The primary purpose of risk management is to handle the possible effects of uncertainty against specified objectives. This handling involves establishing risk treatments where effectiveness is measured by the difference in risk levels between treated and untreated risk. This difference is often referred to as, “residual risk.” It is the objective of risk managers to establish risk treatments so that residual risk is below an organization’s risk tolerance.

To accomplish this an organization first needs to know the level of risk they will, should, or can tolerate. This is defined by the level of risk below which an organization is willing to accept the positive or negative outcomes of not meeting their obligations. In other words, they will tolerate whatever happens for all risk below this level.

The next step in establishing risk treatments is to understand the nature of the compliance risk which involves evaluating the uncertainty associated with an organization’s capability to meet each obligation.


Risk is always associated with uncertainty as defined by ISO 31000 where risk is, “the effects of uncertainty on objectives.” We can therefore classify risk treatments according to the nature of this uncertainty as follows:

  • risk due to epistemic uncertainty; lack of knowledge or know how; this risk is reducible.

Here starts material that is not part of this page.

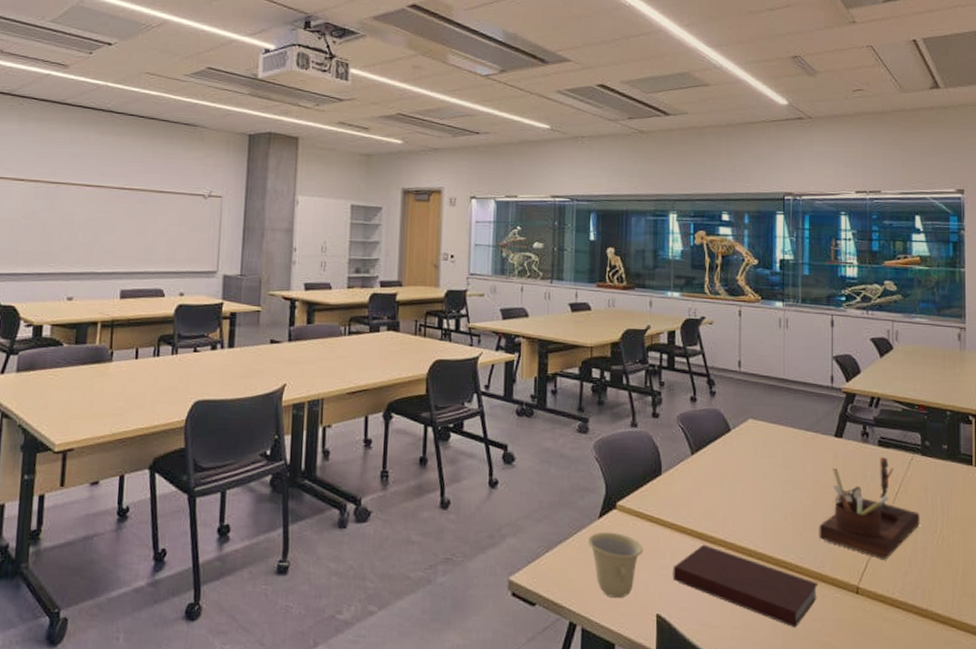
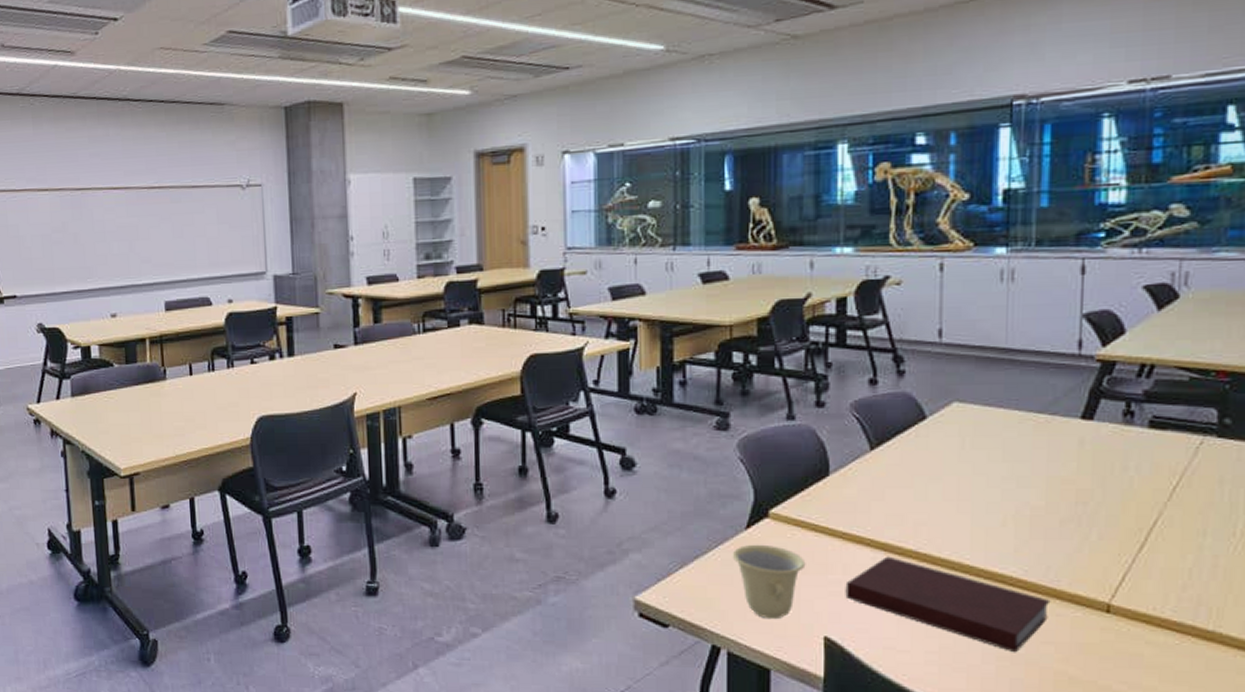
desk organizer: present [819,457,920,559] -> none [1053,442,1210,570]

  • risk due to aleatory uncertainty; caused by inherent randomness or natural/common variation; this risk is irreducible.


Reducible risk is treated by buying down uncertainty to improve the probability of meeting each obligation. In some compliance domains this is called preventable risk.


Irreducible risk is treated by applying margin in the form of contingency, management reserve, buffers, insurance and other measures to mitigate the effects of the risk.

In practice, many organizations buy-down what they can afford and accept the consequences for the residual risk should it become a reality. Companies tend to consider any residual risk as if it were irreducible and treat it with margins. This begs the question of why not treat all compliance risk as irreducible which by-the-way many do.

The answer can be found by considering the factors that contribute to an organization’s financial margin. A company's margin is significantly and negatively impacted by the cost of realized reducible compliance risk. These costs are associated with such things as defects, incidents, breaches, violations, emissions, and other non-conformance. All of these are sources of waste which for the most part can be and should be reduced or eliminated. This waste not only hurts the bottom line but also a company's reputation.

Organizations that do not address reducible will never have enough margin to pay for the effects of irreducible risk let alone fund business growth or pay out to shareholders. Saying it another way, the more a company invests in buying down reducible risk the more margin they will have to use for the things that really matter.

For the risks that are it is incumbent on risk managers to effectively buy-down this risk to avoid unnecessary and preventable waste (i.e. the effects of uncertainty), to improve margins and increase the probability of mission success. For everything else, they should ensure there is sufficient margins to cushion the effects when and if they are realized.